**TASK DIRECTIONS:** Repeat the listing word for word, but skip any pictures.

**GIVEN DATA:**
....................
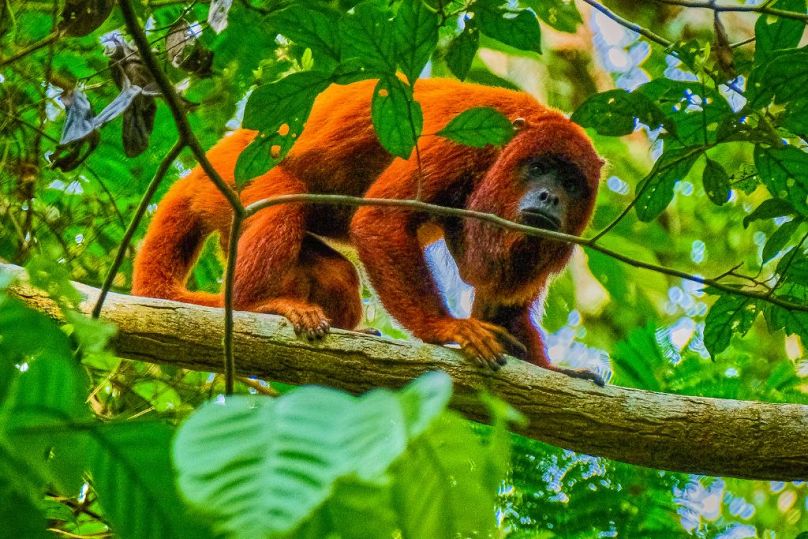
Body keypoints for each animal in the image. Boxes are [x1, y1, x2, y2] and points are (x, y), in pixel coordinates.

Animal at [133, 78, 604, 382]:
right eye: (538, 168)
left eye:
....................
**EXERCISE OUTPUT:**
Body keypoints for each animal in the image. Boxes are [x1, y1, x2, y2] and points are (x, y), in pixel coordinates.

Animal at [133, 78, 604, 382]:
right eye: (538, 168)
left eye:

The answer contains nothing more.